Projektanci tworzyli kreacje dla J.Lo, specjalnie podkreślające tył jej ciała. Eksponowała i promowała ją tak skutecznie, aż wreszcie - krytycy wielkiej pupy pani Lopez, zamienili się w jej fanów i uznali, że jest wspaniała! A sama gwiazda, jak twierdzą tabloidy, ubezpieczyła ów skarb na milion dolarów. A może nawet dwa: po jednym na każdy pośladek. Dziś o nich - J.Lo i jej pośladkach znowu głośno, bo gwiazda promuje swój najnowszy teledysk, który nagrała w duecie z kolejną posiadaczką pokaźnego siedzenia, Iggy Azaleą.
Zwiastun wygląda, jak większość klipów pani Lopez, na których to wije się eksponując wdzięki, ale dodatkowo na tym nagraniu - polewa się gęstą cieczą, obstawiam, że żelowym olejkiem.
Monstrualny tyłek Kim Kardashian, to jej znak rozpoznawczy. Atut, który gwiazdka reality show i pewnego porno nagrania, mocno eksponuje. Niektórzy twierdzą, że podobnie, jak twarz Kim, jej pośladki są raczej dziełem chirurgów, niż matki natury, ale patrząc na obfite rozmiary tej pani, posiadanie tak wielkiego siedzenia, nie jest niemożliwe.
Cała Kim jest duża, pytanie czy jeśli chodziłaby po polskich ulicach, a nie amerykańskich, w zwykłych butach a nie na 20 centymetrowych szpilkach nie postrzegalibyśmy jej jako osoby z nadwagą? Nie mniej, nie zmienia to faktu, że Kim Kardashian zarabia na swoim ciele (bo przecież nie intelekcie) miliony dolarów. I nie dość, że podoba się wielu mężczyznom, to jeszcze znajduje coraz większe grono naśladowczyń.

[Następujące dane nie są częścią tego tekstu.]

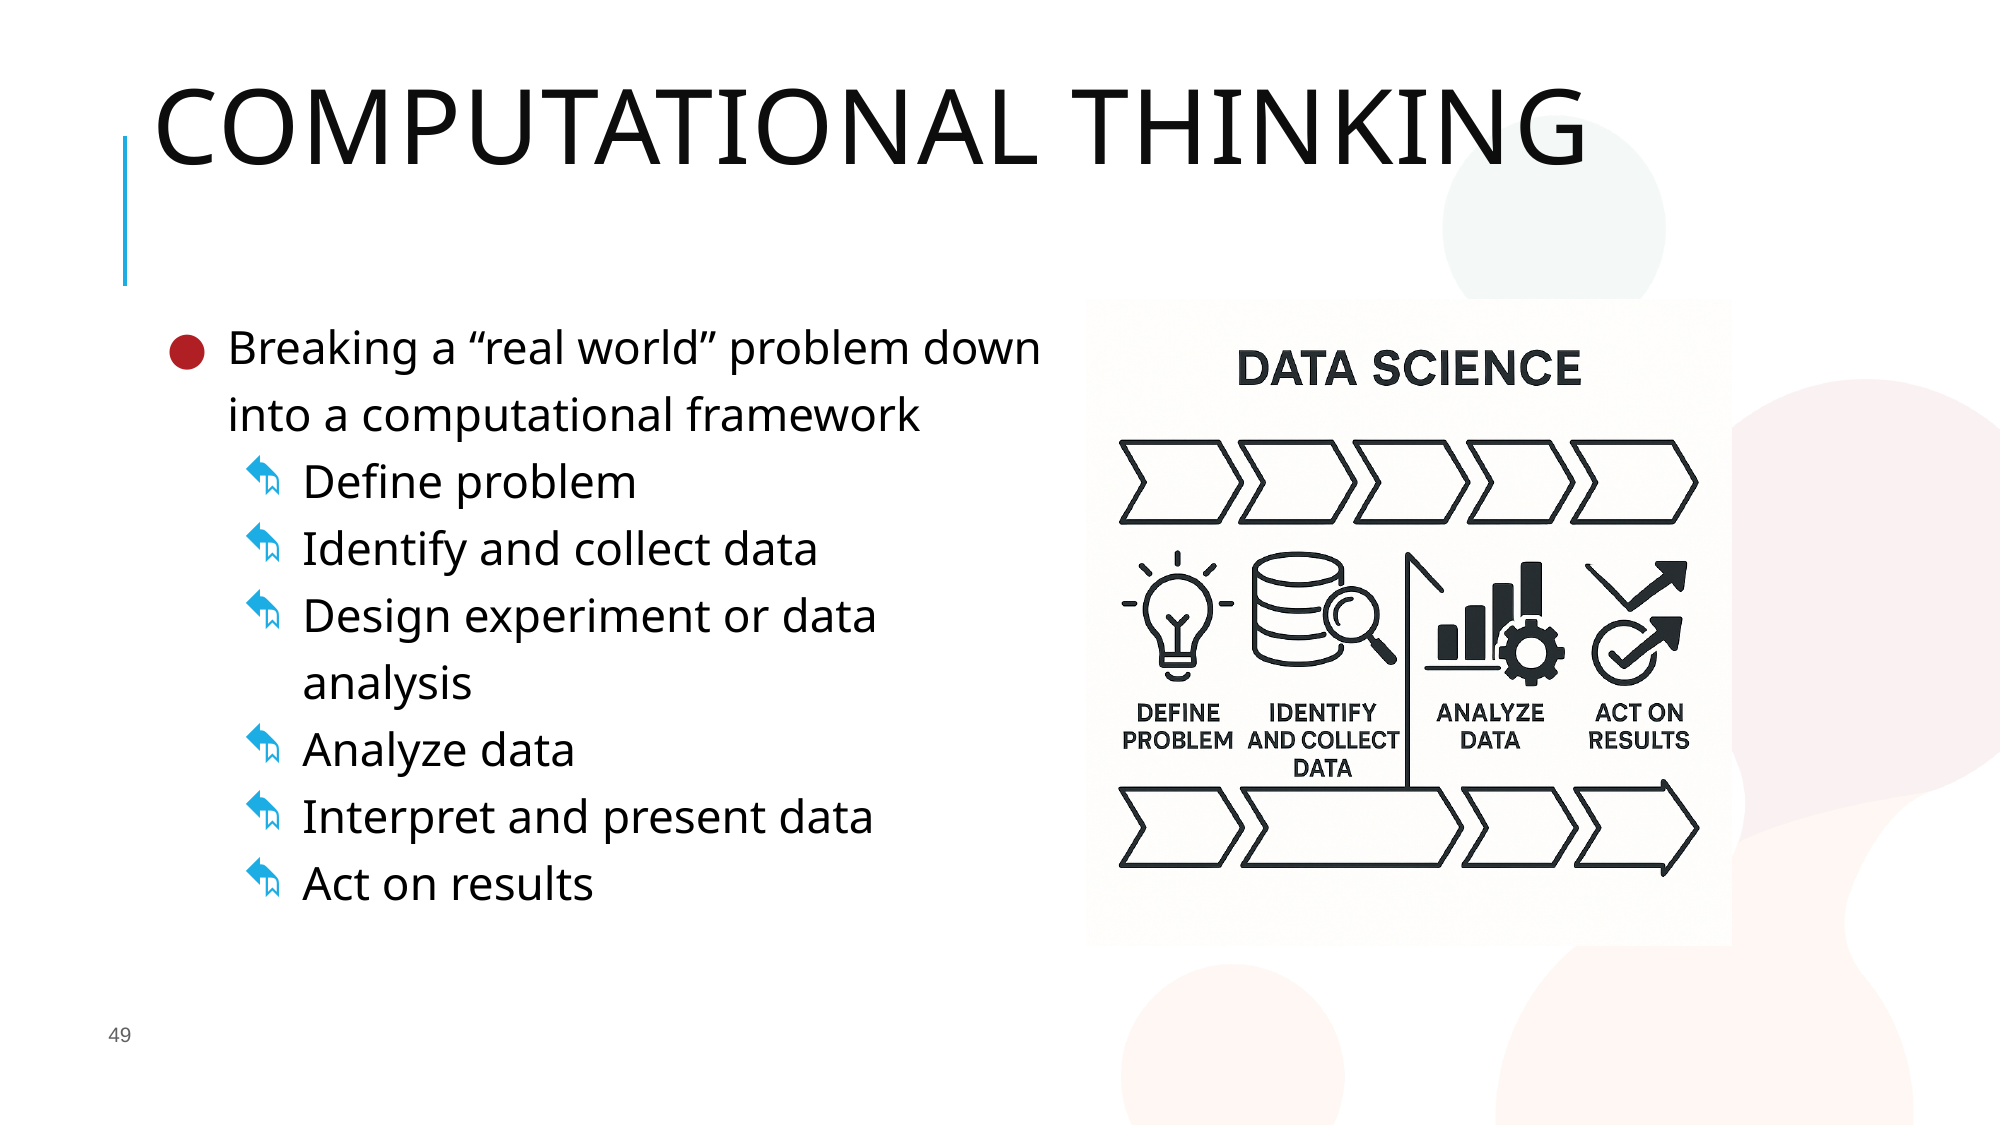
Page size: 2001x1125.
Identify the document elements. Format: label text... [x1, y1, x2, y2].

picture [1085, 299, 1733, 946]
list Breaking a “real world” problem down into a computational framework Define problem Identify and collect data Design experiment or data analysis Analyze data Interpret and present data Act on results [137, 299, 1069, 946]
title Computational Thinking [137, 59, 1863, 203]
slide_number 49 [41, 1004, 147, 1065]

Nicky Minaj, to postać, jak dla mnie z kosmosu. Która to karierę zrobiła na komiksowym wręcz wyglądzie i groteskowych teledyskach, gdzie cała uwaga skierowana jest na jej…pupę. W przypadku tej gwiazdy ściema pod tytułem „tak mnie Pan Bóg stworzył” nie wchodzi w rachubę, bo plastikiem bije wręcz po oczach. Dla mnie i moich przyjaciół dresiarski styl Nicky Minaj i jej monstrualnie wielki tyłek jest groteskowy, brzydki, wygląda jak nadmuchany.
Ale okazuje się, że niestety niektórym podoba się on do tego stopnia, że młode dziewczyny, m.in. w Wenezueli (gdzie panują inne kanony urody, a wystające pupy są umiłowane), także z biednych rodzin - robią sobie operacje plastyczne, dają pokroić swoje pośladki i wstawić implanty - żeby mieć dokładnie takie wielkie, jak te u pani Minaj. Poprawianie swojej urody według takich kanonów jest dość niebezpieczne.

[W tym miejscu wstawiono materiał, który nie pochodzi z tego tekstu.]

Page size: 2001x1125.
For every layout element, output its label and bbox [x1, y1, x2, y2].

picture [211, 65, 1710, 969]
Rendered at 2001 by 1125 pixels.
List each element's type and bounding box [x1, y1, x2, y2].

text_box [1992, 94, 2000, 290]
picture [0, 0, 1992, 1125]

Podobnie, jak to, że popadamy ze skrajności w skrajność. I tuż po chudych anorektycznych wzorcach prezentowanych przez top modelki, nagle zaczynamy szaleć za wielkimi, napompowanymi kształtami, jak z raperskiego teledysku. Gdzie trzęsące się pośladki i potężne, jak arbuzy biusty, są ważniejsze niż cokolwiek, tak od strony wizualnej, jak i artystycznej. I to jest przerażające! I ohydne! Umiar jest dobry we wszystkim. I chyba w dzisiejszych ulegających modom czasach najbardziej tego umiaru brak.

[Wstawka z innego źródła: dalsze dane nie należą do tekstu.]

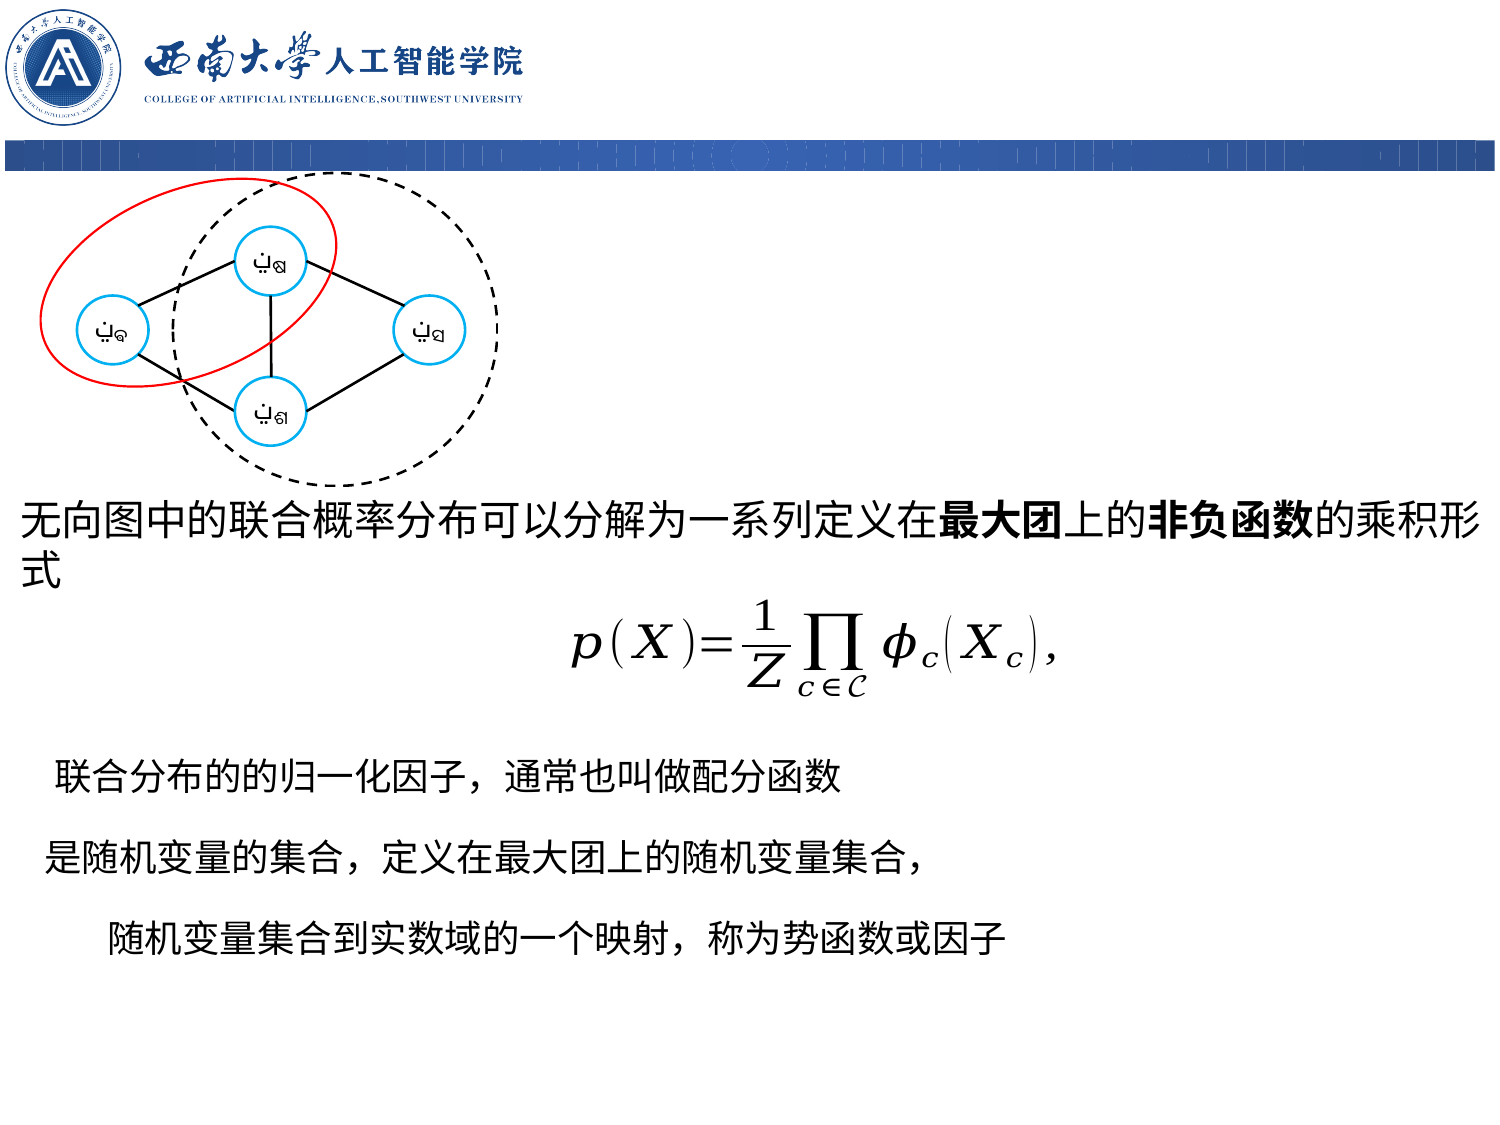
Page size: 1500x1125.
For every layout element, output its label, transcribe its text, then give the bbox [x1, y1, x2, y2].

text_box [4, 139, 1496, 172]
picture [5, 9, 523, 126]
text_box 无向图中的联合概率分布可以分解为一系列定义在最大团上的非负函数的乘积形式 [5, 486, 1500, 752]
picture [38, 170, 498, 487]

Bo jeżeli nawet jesteśmy fanami lub fankami kobiecych kształtów, pytanie czy dekolt ma się kończyć na wysokości pępka, a obcisła spódnica niemal pękać na pośladkach? Wówczas na własne życzenie stajemy się obiektem seksualnym. Część kobiet to uwielbia - tak sądzę patrząc na ich sposób ubierania się - i nikt im tego nie powinien zabraniać.
Ale niech nie dziwi później fakt, że nie rozmawiamy o ich talencie, intelekcie czy innych potencjalnych zaletach. Koncentrujemy się na tym co na maksa podkreślają i eksponują. Czyli czterech literach...I takie nasze prawo, bo jesteśmy społeczeństwem wizualnym, które odczytuje i ocenia rzeczywistość oczami.
Jednocześnie od nadmiaru nagich lub półnagich pośladków i biustów, tak kobiety, jak i mężczyzn w pewnym momencie dopada już znieczulica. Wyskakują z telewizora, komputera i telefonu. Może osiągniemy taki pułap bezemocjonalnego ich postrzegania, że podniecać nas będą właśnie te zakryte, które pozostawiają choć odrobinę tajemnicy? A do tego niekoniecznie w rozmiarze XXL.